R: Sim, documentos regulamentares indicam que as hormonas neste medicamento podem afetar os resultados de certos testes laboratoriais. Isto inclui testes relacionados com as funções hepática, tiroideia e lipídica.

Como Trifeme deve ser armazenado e descartado?

Requisitos de Conservação

As condições de conservação oficiais do Trifeme (comprimidos de levonorgestrel e etinilestradiol) foram concebidas para manter a estabilidade química das substâncias ativas. O medicamento deve ser conservado a uma temperatura que se mantenha abaixo dos 25°C, num local fresco e seco. É obrigatório manter os comprimidos na embalagem (blister) original e dentro da caixa de cartão exterior para garantir a proteção contra a luz e a humidade.
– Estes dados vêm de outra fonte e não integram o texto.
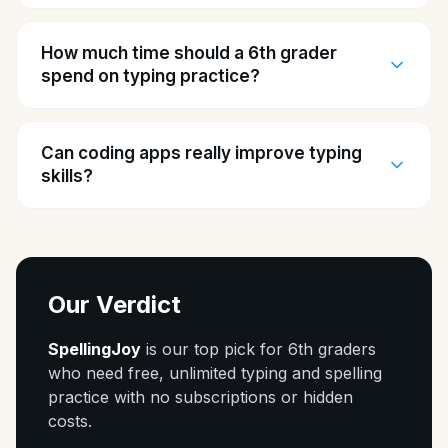
How much time should a 6th grader
spend on typing practice?
Can coding apps really improve typing
skills?
Our Verdict
SpellingJoy
is our top pick for 6th graders
who need free, unlimited typing and spelling
practice with no subscriptions or hidden
costs.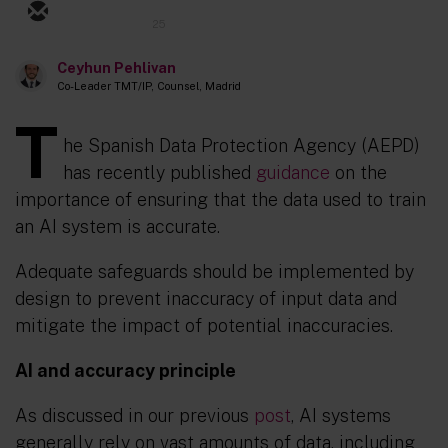
25
Ceyhun Pehlivan
Co-Leader TMT/IP, Counsel, Madrid
T
he Spanish Data Protection Agency (AEPD)
has recently published
guidance
on the
importance of ensuring that the data used to train
an AI system is accurate.
Adequate safeguards should be implemented by
design to prevent inaccuracy of input data and
mitigate the impact of potential inaccuracies.
AI and accuracy principle
As discussed in our previous
post
, AI systems
generally rely on vast amounts of data, including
Segurança Infantil e Eliminação

Tal como todos os medicamentos, o Trifeme deve ser guardado estritamente fora da vista e do alcance das crianças. Quando o produto estiver fora do prazo de validade, danificado ou não for utilizado, os procedimentos regulamentares exigem que o medicamento seja entregue a um farmacêutico para eliminação. Este processo obrigatório evita que os componentes farmacêuticos entrem no lixo doméstico ou nas águas residuais.

Atenção! Sempre consulte um médico ou farmacêutico antes de usar pílulas ou medicamentos.